La Cumbre Extraordinaria de Jefes de Estado y de Gobierno celebrada en Bruselas ha finalizado con la firma de un pacto estratégico de seguridad y defensa mutua. El acuerdo, denominado Alianza de Bruselas 2026, compromete a las naciones firmantes a elevar su gasto en defensa hasta un mínimo del 2.2% de su Producto Interior Bruto (PIB) en un plazo de tres años, además de crear una fuerza de despliegue cibernético rápido.
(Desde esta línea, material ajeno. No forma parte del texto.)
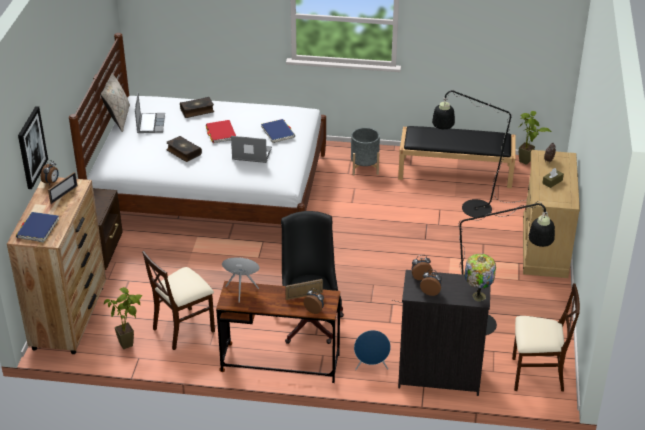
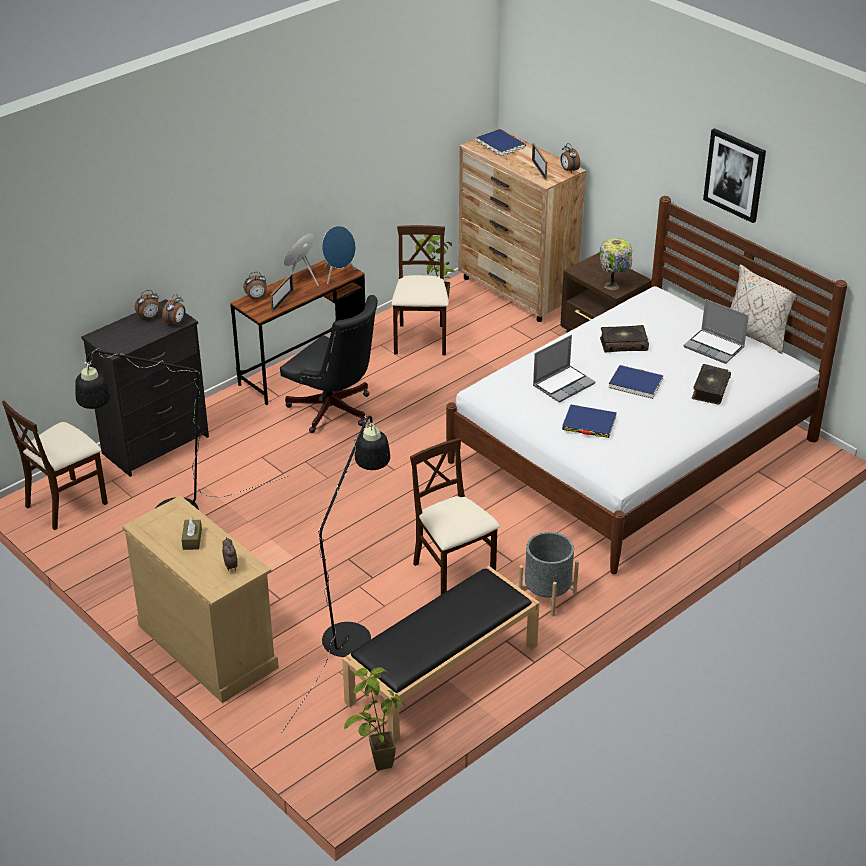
camera: 130 degrees right, 0 degrees up
(31, 147) = (584, 124): picture -> picture (735, 175)
(221, 133) = (635, 384): red book -> blue book
(371, 367) = (225, 414): blue speaker -> blue speaker (302, 279)
(388, 201) = (453, 573): none -> beige chair
(478, 295) = (103, 338): table lamp -> table lamp (613, 286)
El tratado busca consolidar una respuesta coordinada frente a las crecientes amenazas híbridas y los ataques a cables de telecomunicaciones submarinos detectados recientemente en el Atlántico Norte. Las delegaciones acordaron crear una central de monitoreo de datos e inteligencia compartida que comenzará a operar a finales de año en Hamburgo.
“La paz en el continente no puede darse por garantizada; requiere una inversión colectiva y decidida en nuestras capacidades defensivas convencionales y tecnológicas.” — Charles Michel, Presidente en funciones de la Cumbre
Los colectivos antibelicistas y parlamentarios de oposición han criticado duramente el tratado, argumentando que prioriza la militarización por encima de la diplomacia y el gasto en servicios sociales prioritarios como la sanidad y la educación pública.